Najpełniej przedstawił ten mit Goethe w dwuczęściowej tragedii "Faust" (1808 i 1832). Faust inspirował też muzyków, stąd m.in. "Sceny z Fausta Goethego" (1844-53) Schumanna, "Potępienie Fausta" (1846) Berlioza, "Symfonia Faustowska" (1854-57) Liszta, dramat liryczny "Faust" (1859) Gounoda i balet "Abraxas" (1948) Egka. Poza tym Fausta namalował Rembrandt (1650-52). Do mitu Fausta nawiązuje też powieść Tomasza Manna "Doktor Faustus" (1943-47) o kompozytorze Adrianie Leverkuhnie, który uważa, że posiadł talent muzyczny w zamian za utratę zdrowia.
W najsłynniejszym filmowym "Fauście" (1926), zresztą niemym, niemiecki klasyk F.W. Murnau jako Mefistofelesa obsadził Emila Janningsa, a jako Fausta Gostę Ekmana. Mit Fausta wykorzystuje też "Urok szatana" (1950) Rene Claira z Gerardem Philipem (Faust) i Michelem Simonem (Mefisto). (J.SZ.)
Achim Freyer
Jeden z najbardziej wszechstronnych twórców współczesnego teatru. Malarz, scenograf, reżyser, autor
kostiumów. Urodził się w 1934 r. w Berlinie. Miał zostać grafikiem, ale pod wpływem Bertolta Brechta zwrócił się ku teatrowi. W 1972 r. z powodów politycznych wyemigrował z NRD i osiadł w Berlinie Zachodnim, gdzie w 1976 r. został profesorem Wyższej Szkoły Sztuk Pięknych. Tu rozwinęła się na dobre jego kariera teatralna. Freyer współpracował m.in. z Clausem Peymannem i Hansem Neugebauerem. Projektował dekoracje dla berlińskiego Schiller Theater i Burgtheater w Wiedniu. W latach 80. zyskał rozgłos jako autor oryginalnych inscenizacji współczesnych oper Philipa Glassa.

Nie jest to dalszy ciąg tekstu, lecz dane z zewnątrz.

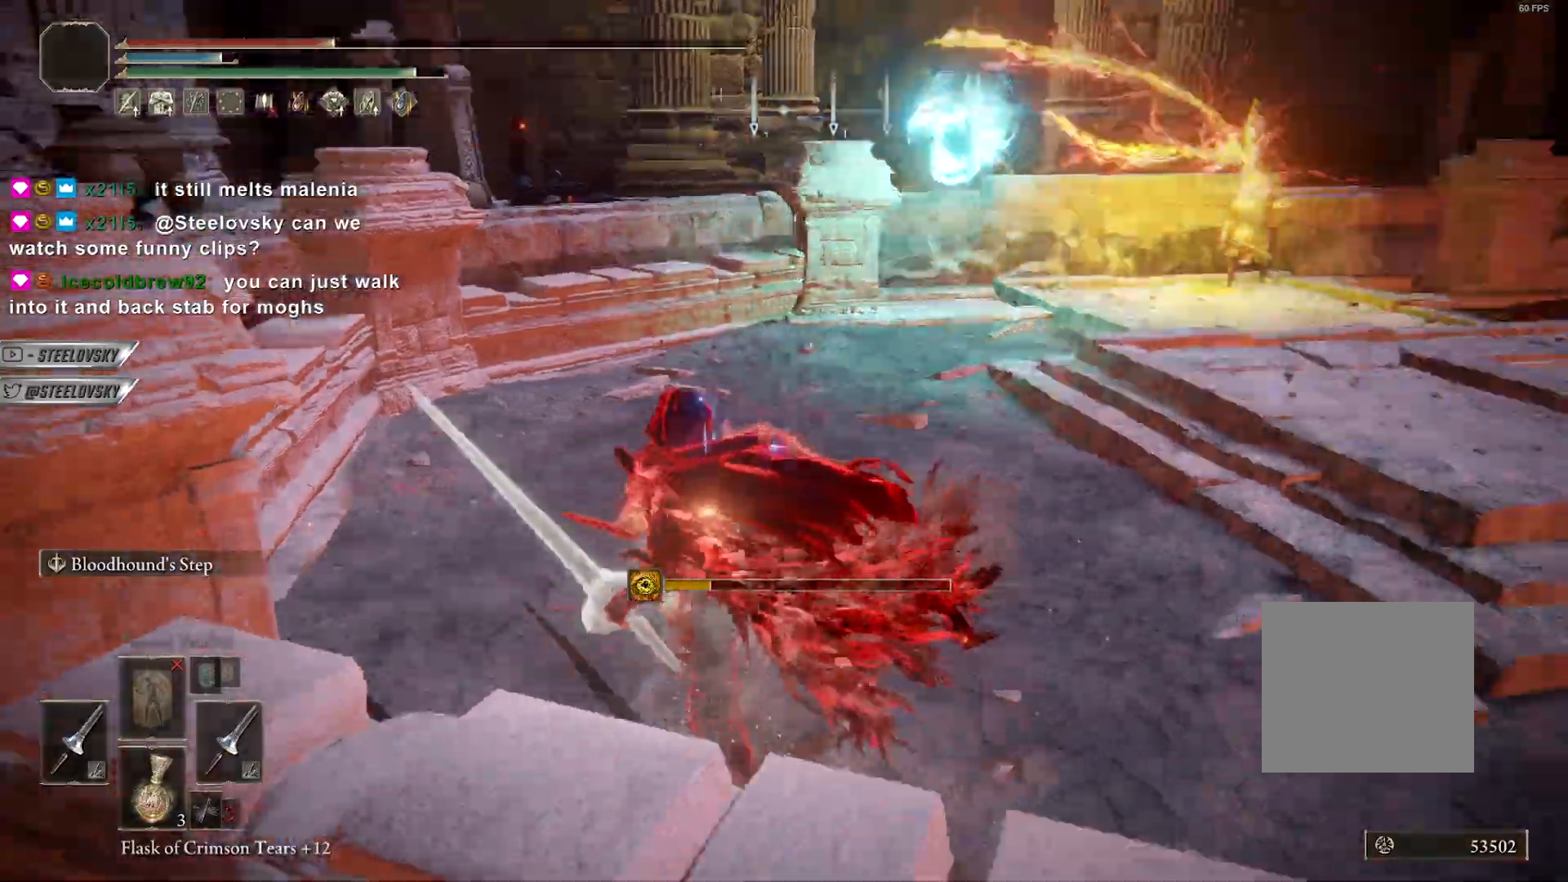
{"buttons": [], "left_stick": "left", "right_stick": "center", "events": [[383, "CIRCLE", "down"], [483, "CIRCLE", "up"]]}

Do najważniejszych produkcji Achima Freyera należały: "Ifigenia w Taurydzie" dla Bayerische Staatsoper w Monachium (1979), "Czarodziejski flet" w Hamburgische Staatsoper (1982) - inscenizacja, która przez 20 lat z wielkim powodzeniem grana była na tamtejszej scenie, a także "Tristan i Izolda" w Theatre Royal de la Monnaie w Brukseli (1994) oraz "Don Giovanni" zaprezentowany podczas Schwetzinger Festspiele (1998).
Jego przedstawienia były ożywionymi wystawami sztuki współczesnej, stylem nawiązywały do surrealizmu i ekspresjonizmu niemieckiego. Freyer wprowadzał na scenę obiekty artystyczne i rzeźby, przebierał aktorów za lalki i zwierzęta. Akcję "Czarodziejskiego fletu" Mozarta przeniósł do cyrku, a "Mszę b-moll" Bacha zrealizował w Los Angeles w stylu minimalistycznym - scena przedstawiała biały pokój o ścianach pokrytych matematycznymi wykresami ludzkiego ciała, a tancerze byli owinięci po czubki głów czarnymi całunami. (ROM)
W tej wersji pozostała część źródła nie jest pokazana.